**JOB:**
In the items below, copy out word for word everything from the line containing "As there are" down to the line containing "# Further reading", with both of those lines included.
········
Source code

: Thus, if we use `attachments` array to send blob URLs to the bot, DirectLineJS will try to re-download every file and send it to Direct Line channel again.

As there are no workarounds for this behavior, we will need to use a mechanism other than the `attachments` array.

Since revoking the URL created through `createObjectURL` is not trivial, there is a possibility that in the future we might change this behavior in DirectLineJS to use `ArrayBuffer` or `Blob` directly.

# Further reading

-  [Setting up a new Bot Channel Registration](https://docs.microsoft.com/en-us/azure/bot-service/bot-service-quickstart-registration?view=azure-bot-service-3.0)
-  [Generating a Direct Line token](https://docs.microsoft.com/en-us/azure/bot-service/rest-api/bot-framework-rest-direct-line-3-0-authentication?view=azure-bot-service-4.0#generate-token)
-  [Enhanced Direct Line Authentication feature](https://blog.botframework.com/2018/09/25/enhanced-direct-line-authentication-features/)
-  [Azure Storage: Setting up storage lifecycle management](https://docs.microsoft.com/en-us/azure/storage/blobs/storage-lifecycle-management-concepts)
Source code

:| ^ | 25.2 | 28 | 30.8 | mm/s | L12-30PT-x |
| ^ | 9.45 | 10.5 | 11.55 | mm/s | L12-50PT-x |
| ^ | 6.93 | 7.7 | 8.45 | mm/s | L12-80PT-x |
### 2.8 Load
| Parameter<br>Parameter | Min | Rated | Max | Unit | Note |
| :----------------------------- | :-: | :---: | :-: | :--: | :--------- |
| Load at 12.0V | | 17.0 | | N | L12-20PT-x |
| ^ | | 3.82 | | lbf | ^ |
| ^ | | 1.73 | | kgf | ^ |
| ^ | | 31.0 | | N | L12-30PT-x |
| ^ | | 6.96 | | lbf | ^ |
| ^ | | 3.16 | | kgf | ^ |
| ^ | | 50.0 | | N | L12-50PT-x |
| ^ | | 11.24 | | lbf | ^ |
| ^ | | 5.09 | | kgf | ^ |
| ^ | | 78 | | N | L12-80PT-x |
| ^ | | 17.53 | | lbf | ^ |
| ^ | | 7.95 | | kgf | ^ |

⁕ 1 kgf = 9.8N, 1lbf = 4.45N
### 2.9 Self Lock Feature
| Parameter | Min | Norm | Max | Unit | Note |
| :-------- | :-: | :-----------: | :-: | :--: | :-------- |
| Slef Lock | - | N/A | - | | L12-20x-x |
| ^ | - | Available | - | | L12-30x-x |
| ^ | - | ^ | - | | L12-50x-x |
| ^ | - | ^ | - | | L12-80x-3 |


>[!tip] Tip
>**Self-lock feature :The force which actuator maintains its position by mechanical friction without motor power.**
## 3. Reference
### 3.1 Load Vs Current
········
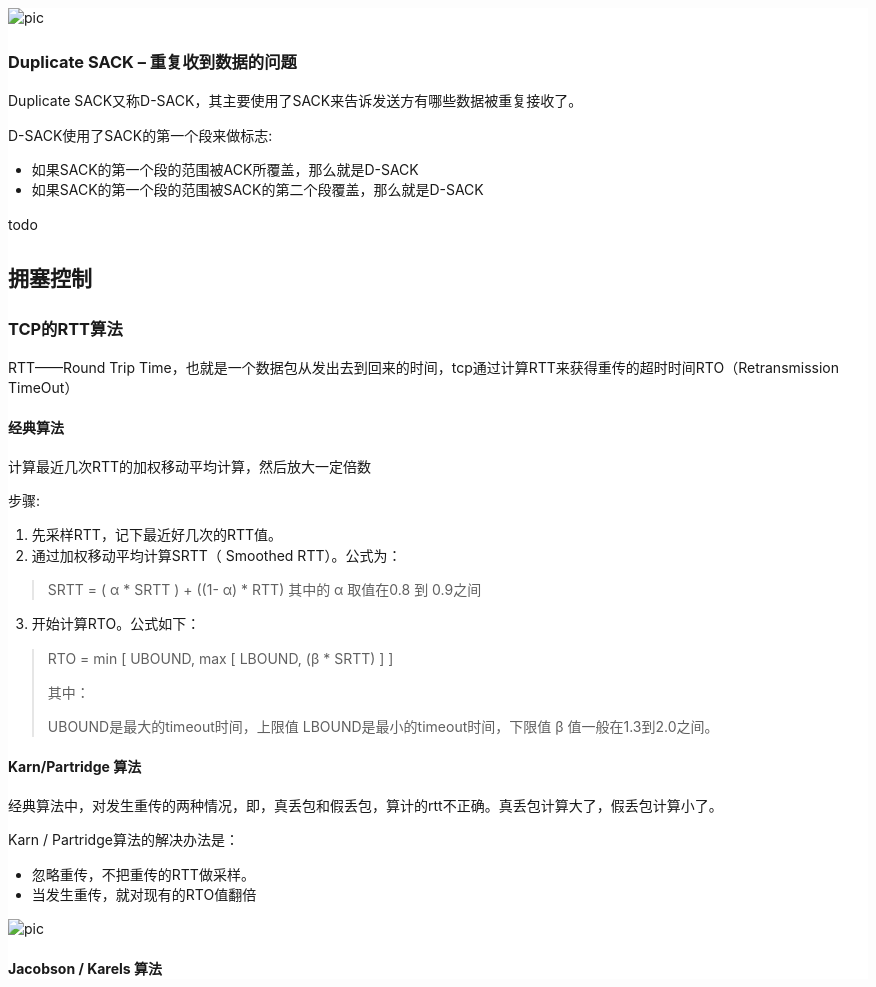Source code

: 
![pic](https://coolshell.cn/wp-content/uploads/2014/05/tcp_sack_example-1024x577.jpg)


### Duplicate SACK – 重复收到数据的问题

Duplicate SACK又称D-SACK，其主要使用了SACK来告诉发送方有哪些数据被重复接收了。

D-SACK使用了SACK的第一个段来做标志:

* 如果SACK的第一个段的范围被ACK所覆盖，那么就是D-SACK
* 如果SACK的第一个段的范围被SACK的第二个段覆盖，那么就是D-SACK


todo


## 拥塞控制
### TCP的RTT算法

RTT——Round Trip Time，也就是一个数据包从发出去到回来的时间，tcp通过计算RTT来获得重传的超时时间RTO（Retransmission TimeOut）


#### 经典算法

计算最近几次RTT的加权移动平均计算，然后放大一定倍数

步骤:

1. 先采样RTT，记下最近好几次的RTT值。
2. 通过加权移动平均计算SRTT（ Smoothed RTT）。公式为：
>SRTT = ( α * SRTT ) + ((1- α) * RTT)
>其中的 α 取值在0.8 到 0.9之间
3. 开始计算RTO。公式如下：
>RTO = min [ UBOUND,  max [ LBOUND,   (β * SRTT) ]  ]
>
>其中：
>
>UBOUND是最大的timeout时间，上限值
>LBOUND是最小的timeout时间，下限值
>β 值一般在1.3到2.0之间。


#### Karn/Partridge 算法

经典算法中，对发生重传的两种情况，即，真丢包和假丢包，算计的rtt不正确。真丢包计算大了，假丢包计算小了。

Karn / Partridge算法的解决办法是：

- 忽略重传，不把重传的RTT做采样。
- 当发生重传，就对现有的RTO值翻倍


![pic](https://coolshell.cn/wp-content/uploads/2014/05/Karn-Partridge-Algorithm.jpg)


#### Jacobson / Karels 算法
········
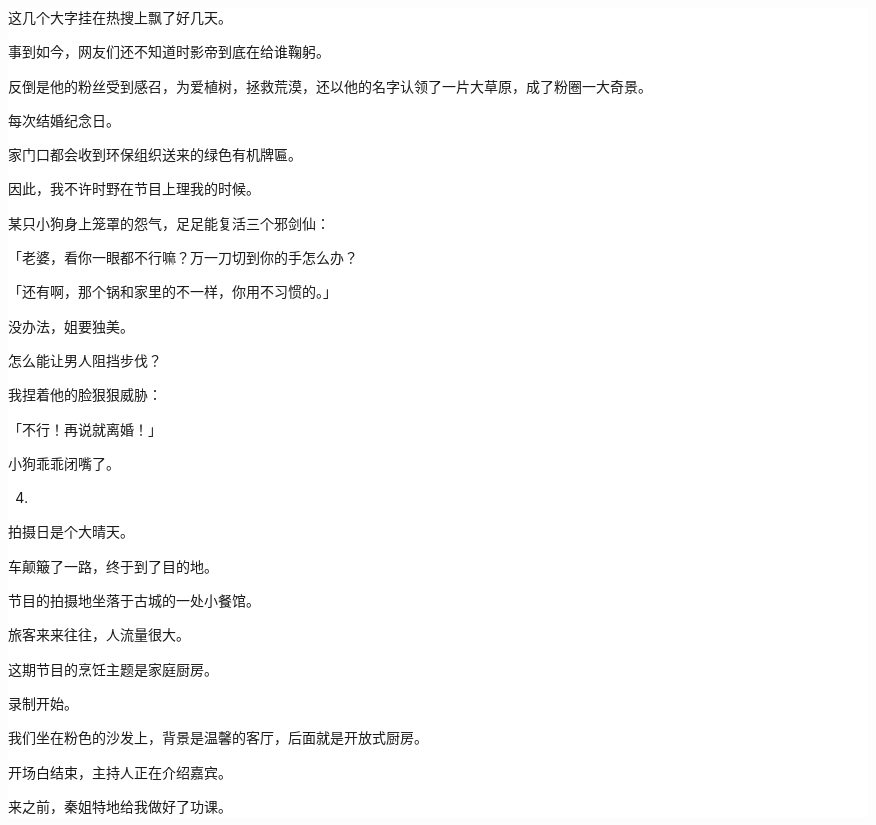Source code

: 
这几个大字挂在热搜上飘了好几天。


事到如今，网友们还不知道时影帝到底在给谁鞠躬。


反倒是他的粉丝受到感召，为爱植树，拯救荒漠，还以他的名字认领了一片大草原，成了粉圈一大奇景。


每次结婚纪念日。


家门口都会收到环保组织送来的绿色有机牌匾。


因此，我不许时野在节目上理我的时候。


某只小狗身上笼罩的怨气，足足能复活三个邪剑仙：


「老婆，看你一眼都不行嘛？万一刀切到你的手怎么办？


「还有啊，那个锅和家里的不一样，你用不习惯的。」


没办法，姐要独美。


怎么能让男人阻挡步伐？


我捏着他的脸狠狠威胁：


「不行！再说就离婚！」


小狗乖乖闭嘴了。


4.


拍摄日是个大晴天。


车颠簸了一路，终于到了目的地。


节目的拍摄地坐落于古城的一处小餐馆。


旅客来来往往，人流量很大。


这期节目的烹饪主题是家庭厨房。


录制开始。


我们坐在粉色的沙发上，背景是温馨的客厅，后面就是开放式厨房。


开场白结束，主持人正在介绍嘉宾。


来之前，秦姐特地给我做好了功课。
········
**RESULT FOR THIS EXERCISE:**
As there are no workarounds for this behavior, we will need to use a mechanism other than the `attachments` array.

Since revoking the URL created through `createObjectURL` is not trivial, there is a possibility that in the future we might change this behavior in DirectLineJS to use `ArrayBuffer` or `Blob` directly.

# Further reading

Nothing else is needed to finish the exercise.